In the past, says Jim Gibson, Five Guys' food safety and quality assurance VP, the company was experiencing problems with some of it coolers. Temperatures sometimes deviated from acceptable levels, but the restaurants' managers were not always aware that this was happening. The company set up a program with a third-party auditing team to visit the restaurants and test temperatures, while employees onsite had to fill out paper logs, manually checking temperature levels every two hours, all day, and writing down the results.

The problem with that system, Gibson says, is that paper documents can be fudged. Individuals could fill in numbers without actually taking the time to check the temperatures. In addition, human error was a concern—in some cases, workers might simply have misread the numbers on thermometers inside the coolers. Restaurants must comply with the U.S. Food and Drug Administration's Hazard Analysis Critical Control Point (HACCP) guidelines to ensure that food is safe for consumption.

Five years ago, the company approached CM Systems—known at the time as Orderite—seeking an automated, hassle-free solution consisting of wireless sensors that captured ambient temperatures, along with Bluetooth-enabled temperature probes to monitor the temperatures of meat and other raw ingredients, as well as cooked products.

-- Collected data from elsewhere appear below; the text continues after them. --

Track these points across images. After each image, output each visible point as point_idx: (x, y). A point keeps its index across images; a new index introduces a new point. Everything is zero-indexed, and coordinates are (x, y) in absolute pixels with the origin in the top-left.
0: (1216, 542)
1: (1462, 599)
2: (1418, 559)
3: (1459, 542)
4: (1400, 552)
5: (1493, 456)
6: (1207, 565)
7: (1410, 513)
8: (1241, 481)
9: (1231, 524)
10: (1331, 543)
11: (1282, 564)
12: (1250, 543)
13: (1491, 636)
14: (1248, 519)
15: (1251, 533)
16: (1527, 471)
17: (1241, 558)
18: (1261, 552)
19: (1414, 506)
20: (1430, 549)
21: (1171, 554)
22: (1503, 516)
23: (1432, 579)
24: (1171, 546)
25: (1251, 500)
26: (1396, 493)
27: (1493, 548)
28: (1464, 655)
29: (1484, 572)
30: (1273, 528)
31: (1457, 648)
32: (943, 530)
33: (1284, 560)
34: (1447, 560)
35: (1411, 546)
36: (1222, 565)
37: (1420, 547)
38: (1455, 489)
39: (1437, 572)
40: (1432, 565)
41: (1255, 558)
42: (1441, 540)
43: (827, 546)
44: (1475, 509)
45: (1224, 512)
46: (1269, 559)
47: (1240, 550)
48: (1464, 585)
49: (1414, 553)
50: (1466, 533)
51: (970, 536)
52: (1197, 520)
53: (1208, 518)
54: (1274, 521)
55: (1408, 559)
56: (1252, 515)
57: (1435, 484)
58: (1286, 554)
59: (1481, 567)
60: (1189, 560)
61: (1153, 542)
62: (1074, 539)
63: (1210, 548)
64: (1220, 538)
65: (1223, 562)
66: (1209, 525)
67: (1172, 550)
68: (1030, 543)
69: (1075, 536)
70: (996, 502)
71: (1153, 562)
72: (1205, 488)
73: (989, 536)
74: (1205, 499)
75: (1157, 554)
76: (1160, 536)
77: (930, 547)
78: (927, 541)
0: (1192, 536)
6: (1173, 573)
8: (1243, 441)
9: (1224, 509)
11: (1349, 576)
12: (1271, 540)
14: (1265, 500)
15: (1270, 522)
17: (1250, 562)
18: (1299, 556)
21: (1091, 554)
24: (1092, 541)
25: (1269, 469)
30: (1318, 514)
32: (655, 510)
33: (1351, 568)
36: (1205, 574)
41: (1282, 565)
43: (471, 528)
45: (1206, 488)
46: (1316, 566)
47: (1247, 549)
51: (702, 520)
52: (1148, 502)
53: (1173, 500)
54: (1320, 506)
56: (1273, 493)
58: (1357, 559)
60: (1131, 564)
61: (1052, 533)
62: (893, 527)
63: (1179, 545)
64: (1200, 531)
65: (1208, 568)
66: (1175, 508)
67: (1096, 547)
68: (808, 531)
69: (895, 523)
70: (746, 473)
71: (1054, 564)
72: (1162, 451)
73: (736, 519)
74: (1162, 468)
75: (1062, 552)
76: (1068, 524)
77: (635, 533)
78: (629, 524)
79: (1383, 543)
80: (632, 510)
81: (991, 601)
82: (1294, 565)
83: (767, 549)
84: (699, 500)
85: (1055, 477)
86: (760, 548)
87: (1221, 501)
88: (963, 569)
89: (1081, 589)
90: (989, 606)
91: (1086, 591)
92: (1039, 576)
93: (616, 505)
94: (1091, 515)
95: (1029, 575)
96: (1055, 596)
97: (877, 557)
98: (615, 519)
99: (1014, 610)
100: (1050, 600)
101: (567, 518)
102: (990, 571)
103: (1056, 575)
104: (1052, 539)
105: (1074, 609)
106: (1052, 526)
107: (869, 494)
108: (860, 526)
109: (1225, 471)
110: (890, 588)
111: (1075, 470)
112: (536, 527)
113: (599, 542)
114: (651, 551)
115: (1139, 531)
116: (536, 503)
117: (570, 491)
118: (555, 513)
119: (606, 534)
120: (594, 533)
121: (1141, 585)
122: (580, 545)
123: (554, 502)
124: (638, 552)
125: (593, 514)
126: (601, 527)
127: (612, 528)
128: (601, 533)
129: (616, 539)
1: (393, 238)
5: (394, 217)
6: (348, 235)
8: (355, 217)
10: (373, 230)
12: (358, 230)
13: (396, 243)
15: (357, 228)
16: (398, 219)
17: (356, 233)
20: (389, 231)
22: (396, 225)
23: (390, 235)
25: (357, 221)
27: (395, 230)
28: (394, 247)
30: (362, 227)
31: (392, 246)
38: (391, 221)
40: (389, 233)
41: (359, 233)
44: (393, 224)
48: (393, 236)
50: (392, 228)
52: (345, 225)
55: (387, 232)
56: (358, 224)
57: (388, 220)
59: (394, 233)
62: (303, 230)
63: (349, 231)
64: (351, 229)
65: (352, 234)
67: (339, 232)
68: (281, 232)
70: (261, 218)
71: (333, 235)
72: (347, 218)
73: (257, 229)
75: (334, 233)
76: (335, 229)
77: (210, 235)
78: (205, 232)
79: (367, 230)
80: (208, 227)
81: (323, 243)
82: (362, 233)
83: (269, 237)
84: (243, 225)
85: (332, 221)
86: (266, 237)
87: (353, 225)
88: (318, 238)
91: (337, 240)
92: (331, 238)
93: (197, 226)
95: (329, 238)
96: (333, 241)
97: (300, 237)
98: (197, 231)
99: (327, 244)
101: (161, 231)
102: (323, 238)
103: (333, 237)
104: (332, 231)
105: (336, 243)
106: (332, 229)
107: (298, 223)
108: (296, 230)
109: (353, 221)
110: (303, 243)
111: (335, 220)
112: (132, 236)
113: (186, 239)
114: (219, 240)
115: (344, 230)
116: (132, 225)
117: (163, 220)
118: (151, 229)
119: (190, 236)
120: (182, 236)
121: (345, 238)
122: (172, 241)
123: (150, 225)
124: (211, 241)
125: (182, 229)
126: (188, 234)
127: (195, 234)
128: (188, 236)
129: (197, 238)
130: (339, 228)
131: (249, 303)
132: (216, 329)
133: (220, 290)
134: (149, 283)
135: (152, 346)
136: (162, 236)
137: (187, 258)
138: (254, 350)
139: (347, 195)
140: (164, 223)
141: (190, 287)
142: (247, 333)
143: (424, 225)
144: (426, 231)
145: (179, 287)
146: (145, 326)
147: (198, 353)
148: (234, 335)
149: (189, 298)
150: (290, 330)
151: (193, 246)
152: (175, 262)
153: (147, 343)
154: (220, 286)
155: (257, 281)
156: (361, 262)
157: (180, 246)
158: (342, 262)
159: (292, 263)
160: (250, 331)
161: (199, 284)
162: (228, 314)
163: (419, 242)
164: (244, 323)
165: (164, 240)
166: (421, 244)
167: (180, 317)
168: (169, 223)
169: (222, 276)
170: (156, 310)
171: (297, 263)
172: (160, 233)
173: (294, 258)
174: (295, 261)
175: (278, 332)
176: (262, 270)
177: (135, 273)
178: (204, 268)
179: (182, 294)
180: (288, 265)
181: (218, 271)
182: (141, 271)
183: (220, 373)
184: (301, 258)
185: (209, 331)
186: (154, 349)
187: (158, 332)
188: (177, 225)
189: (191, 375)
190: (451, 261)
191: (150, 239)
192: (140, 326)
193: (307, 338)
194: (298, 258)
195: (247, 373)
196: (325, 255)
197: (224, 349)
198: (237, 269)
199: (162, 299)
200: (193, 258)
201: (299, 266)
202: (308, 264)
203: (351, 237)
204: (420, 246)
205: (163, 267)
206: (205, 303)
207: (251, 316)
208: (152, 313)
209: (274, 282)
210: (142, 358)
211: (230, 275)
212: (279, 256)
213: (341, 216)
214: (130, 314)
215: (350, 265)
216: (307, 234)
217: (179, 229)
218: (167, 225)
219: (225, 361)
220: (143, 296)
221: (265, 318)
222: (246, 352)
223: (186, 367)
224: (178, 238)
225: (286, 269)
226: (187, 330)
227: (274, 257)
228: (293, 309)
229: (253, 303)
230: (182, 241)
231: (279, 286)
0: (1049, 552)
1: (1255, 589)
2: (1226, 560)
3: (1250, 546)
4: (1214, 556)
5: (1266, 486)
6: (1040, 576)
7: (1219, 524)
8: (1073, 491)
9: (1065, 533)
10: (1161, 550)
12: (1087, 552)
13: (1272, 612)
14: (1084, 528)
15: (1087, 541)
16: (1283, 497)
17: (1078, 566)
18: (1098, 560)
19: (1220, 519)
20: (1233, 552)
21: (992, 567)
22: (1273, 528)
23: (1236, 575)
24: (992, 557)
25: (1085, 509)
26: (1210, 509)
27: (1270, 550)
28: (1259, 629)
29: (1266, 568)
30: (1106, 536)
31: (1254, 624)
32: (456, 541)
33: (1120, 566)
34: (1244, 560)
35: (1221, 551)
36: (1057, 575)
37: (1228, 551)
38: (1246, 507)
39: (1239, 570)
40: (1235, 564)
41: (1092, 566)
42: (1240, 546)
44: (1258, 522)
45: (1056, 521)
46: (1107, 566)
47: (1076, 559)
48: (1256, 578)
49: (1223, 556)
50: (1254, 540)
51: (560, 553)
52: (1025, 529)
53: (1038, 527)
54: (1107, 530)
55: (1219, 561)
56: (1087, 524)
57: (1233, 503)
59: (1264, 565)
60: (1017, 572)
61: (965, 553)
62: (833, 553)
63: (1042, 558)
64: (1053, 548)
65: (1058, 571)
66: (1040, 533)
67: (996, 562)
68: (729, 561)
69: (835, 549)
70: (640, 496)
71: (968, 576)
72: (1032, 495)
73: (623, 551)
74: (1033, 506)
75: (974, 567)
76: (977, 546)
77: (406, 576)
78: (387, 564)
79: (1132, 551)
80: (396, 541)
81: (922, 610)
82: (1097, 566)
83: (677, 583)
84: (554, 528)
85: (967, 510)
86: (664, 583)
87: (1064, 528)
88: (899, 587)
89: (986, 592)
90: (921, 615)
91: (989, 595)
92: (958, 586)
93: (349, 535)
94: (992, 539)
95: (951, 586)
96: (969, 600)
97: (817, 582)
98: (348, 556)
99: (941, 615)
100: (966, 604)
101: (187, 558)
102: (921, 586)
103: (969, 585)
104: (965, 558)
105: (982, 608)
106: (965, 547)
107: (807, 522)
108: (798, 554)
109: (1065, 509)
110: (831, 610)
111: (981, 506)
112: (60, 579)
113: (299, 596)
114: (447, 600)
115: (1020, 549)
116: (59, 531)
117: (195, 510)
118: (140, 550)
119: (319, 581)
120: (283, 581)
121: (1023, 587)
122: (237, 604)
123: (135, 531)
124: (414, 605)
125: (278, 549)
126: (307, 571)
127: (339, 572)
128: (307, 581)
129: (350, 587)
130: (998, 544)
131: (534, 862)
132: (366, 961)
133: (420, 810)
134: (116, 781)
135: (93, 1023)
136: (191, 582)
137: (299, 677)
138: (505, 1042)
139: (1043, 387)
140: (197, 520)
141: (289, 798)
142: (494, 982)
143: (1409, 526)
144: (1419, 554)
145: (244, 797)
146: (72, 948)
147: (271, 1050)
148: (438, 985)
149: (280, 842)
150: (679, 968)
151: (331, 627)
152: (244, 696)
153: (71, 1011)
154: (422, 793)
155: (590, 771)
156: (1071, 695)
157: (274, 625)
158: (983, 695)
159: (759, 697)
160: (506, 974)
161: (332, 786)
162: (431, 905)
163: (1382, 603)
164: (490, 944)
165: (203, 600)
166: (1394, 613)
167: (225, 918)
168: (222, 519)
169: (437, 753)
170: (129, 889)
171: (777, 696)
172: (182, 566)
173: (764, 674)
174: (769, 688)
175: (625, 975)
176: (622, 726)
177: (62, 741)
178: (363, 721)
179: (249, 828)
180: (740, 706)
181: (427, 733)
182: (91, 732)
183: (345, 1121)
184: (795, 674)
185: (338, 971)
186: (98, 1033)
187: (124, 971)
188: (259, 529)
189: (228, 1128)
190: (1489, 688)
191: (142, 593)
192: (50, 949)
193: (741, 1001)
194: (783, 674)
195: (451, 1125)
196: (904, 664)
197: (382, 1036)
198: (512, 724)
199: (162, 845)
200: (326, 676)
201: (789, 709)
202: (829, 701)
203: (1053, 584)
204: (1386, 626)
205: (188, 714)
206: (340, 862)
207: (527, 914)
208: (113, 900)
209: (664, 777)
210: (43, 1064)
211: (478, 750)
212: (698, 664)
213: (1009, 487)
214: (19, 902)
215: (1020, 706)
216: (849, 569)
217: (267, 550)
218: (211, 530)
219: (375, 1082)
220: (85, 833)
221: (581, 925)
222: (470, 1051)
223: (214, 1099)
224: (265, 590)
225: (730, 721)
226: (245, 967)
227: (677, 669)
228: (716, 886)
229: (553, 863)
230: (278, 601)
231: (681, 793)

Five Guys began installing the ComplianceMate system at its each of its new stores in 2011, and it plans to implement the technology this year at all existing restaurants that do not yet have such sensors in place. Each restaurant stores all raw ingredients within cold holding units (most locations have three of them), or in a walk-in cooler at night or when those products are not being used right away. A Point Six sensor is installed within each of these four coolers. Another sensor is installed in the food preparation area, in order to ensure that the room's temperature levels do not rise high enough to make the preparation of fresh food a concern.